* **Text to read**
_ _ _

How to plot a smooth curve for Empirical probability density ?

Hi everyone,
I require to plot an empirical probability density curve of a data set (184 rows, 59 columns). Initially, I pick one column to plot the results but, the EPD curve looks so wired. May someone suggest to me how can I get desired result (Attached). Data is also attached for reference.
clear all
clc
X = load('R_0.01T.csv'); % input data
SzX = size(X) % matrix size
r=[X(1,:)]; % first row of the data set
ra = r(~isnan(r)); % remove all nan enteries
[f,x,flo,fhi] = ecdf(ra);
WinLen = 5
dfdxs = smoothdata(gradient(f)./gradient(x), 'movmedian',WinLen); % ... Then, Smooth Them Again ...
aaa = smooth(dfdxs);
plot(x, aaa)
This is what i get
Here is the expected results.

2 Comments

Change the line
WinLen = 35%
Modify this value and you can observe the difference
Still not expected, I have tried with different values but no significant change.

Sign in to comment.

 Accepted Answer

hello
tried a few options , smoothdata and spline fit. In fact, I was thinking you wanted something super smooth so I first opted for the spline fit. But I saw that the expected plot was supposed to have some waviness , so I changed to smoothdata
NB as I don't have the toolbox for ecdf , I found an alternative on FEX for it https://fr.mathworks.com/matlabcentral/fileexchange/32831-homemade-ecdf
but I had to correct a bug (the corrected function is attaced fyi)
hope the code below can help you
clear all
clc
X = load('R_0.01T.csv'); % input data
SzX = size(X); % matrix size
r=X(1,:); % first row of the data set
ra = r(~isnan(r)); % remove all nan enteries
% [f,x,flo,fhi] = ecdf(ra);
[f,x] = homemade_ecdf(ra); % FEX : https://fr.mathworks.com/matlabcentral/fileexchange/32831-homemade-ecdf
% remove duplicates
[x,ia,ic] = unique(x);
f = f(ia);
% resample the data (interpolation) on linearly spaced points
xx = linspace(min(x),max(x),100);
ff = interp1(x,f,xx);
% smoothing
ffs = smoothdata(ff, 'loess',40);
% or spline fit ?
% Breaks interpolated from data (log x scale to get more points in the
% lower x range and less in the upper x range)
breaks = logspace(log10(min(x)),log10(max(x)),5); %
p = splinefit(xx,ff,breaks); %
ff2 = ppval(p,xx);
figure(1),
plot(x,f,'*',xx,ffs,'-',xx,ff2,'-')

_ _ _

* **Listing**
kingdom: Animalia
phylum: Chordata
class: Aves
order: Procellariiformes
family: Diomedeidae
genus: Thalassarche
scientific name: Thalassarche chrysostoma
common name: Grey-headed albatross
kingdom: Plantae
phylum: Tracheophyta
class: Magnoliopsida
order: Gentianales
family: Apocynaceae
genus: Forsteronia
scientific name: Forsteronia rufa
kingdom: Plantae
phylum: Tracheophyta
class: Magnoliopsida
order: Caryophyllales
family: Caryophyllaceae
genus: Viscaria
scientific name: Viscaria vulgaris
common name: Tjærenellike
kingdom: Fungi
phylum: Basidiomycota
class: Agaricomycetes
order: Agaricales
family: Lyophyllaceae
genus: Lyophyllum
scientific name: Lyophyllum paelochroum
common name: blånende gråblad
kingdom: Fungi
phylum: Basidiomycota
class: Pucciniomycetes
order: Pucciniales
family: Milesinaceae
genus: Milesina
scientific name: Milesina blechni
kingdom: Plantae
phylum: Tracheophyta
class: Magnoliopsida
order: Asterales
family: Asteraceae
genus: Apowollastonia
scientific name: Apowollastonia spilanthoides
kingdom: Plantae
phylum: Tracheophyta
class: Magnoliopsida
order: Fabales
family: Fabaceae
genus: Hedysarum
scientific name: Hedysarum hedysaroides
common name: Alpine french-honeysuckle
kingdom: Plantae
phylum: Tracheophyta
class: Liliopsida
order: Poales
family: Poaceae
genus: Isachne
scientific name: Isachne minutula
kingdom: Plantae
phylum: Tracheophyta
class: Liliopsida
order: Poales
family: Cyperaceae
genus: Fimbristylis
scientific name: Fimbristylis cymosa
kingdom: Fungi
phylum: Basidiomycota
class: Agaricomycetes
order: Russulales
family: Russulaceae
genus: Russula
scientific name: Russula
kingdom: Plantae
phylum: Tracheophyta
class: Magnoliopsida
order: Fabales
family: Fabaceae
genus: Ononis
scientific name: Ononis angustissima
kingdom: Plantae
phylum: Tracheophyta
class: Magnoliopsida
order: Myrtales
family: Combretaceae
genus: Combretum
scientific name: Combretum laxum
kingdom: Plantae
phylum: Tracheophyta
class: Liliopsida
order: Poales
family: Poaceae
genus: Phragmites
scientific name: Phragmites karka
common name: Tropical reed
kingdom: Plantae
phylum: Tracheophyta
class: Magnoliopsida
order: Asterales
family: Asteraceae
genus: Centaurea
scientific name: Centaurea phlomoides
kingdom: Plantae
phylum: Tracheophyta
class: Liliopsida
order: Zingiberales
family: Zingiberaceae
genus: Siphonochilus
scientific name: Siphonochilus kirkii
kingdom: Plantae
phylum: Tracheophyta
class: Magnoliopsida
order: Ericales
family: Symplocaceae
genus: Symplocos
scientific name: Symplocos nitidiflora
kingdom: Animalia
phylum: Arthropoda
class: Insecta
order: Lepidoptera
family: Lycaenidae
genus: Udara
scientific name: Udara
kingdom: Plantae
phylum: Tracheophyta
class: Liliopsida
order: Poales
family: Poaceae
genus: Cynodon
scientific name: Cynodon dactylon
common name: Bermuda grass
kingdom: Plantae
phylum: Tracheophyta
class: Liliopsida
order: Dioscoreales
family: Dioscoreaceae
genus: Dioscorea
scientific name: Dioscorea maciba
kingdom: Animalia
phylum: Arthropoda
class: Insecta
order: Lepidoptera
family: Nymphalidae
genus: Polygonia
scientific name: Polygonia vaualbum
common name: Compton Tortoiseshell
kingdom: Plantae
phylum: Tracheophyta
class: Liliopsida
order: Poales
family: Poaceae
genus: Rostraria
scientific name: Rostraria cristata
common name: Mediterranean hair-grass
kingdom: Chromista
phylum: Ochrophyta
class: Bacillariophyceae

_ _ _

* **Complete the following**
1. In the MATLAB thread about smoothing an empirical probability density curve, translate this sentence into Spanish: "Modify this value and you can observe the difference."
2. Pick up the MATLAB thread on smoothing an empirical probability density curve after its final line, rather than the records.

* **Answer list**
1. Modifica este valor y podrás observar la diferencia.

2.
legend('raw','smoothed','spline fit');
% compute gradient from spline fitted data (my choice)
dx = mean(diff(xx));
dfdxs = gradient(ffs)./dx;
figure(2),plot(xx, dfdxs)

14 Comments

ppval is not work on 2021a version. However other function works perfectly:
clear all
clc
X = load('R_0.01T.csv'); % input data
SzX = size(X); % matrix size
r=X(1,:); % first row of the data set
ra = r(~isnan(r)); % remove all nan enteries
% [f,x,flo,fhi] = ecdf(ra);
[f,x] = ecdf(ra); % FEX : https://fr.mathworks.com/matlabcentral/fileexchange/32831-homemade-ecdf
% remove duplicates
[x,ia,ic] = unique(x);
f = f(ia);
% resample the data (interpolation) on linearly spaced points
xx = linspace(min(x),max(x),100);
ff = interp1(x,f,xx);
% % smoothing
ffs = smoothdata(ff, 'loess',40);
dx = mean(diff(xx));
dfdxs = gradient(ffs)./dx;
figure(2),plot(xx, dfdxs)
I not quiet well understand why we need to apply unique function.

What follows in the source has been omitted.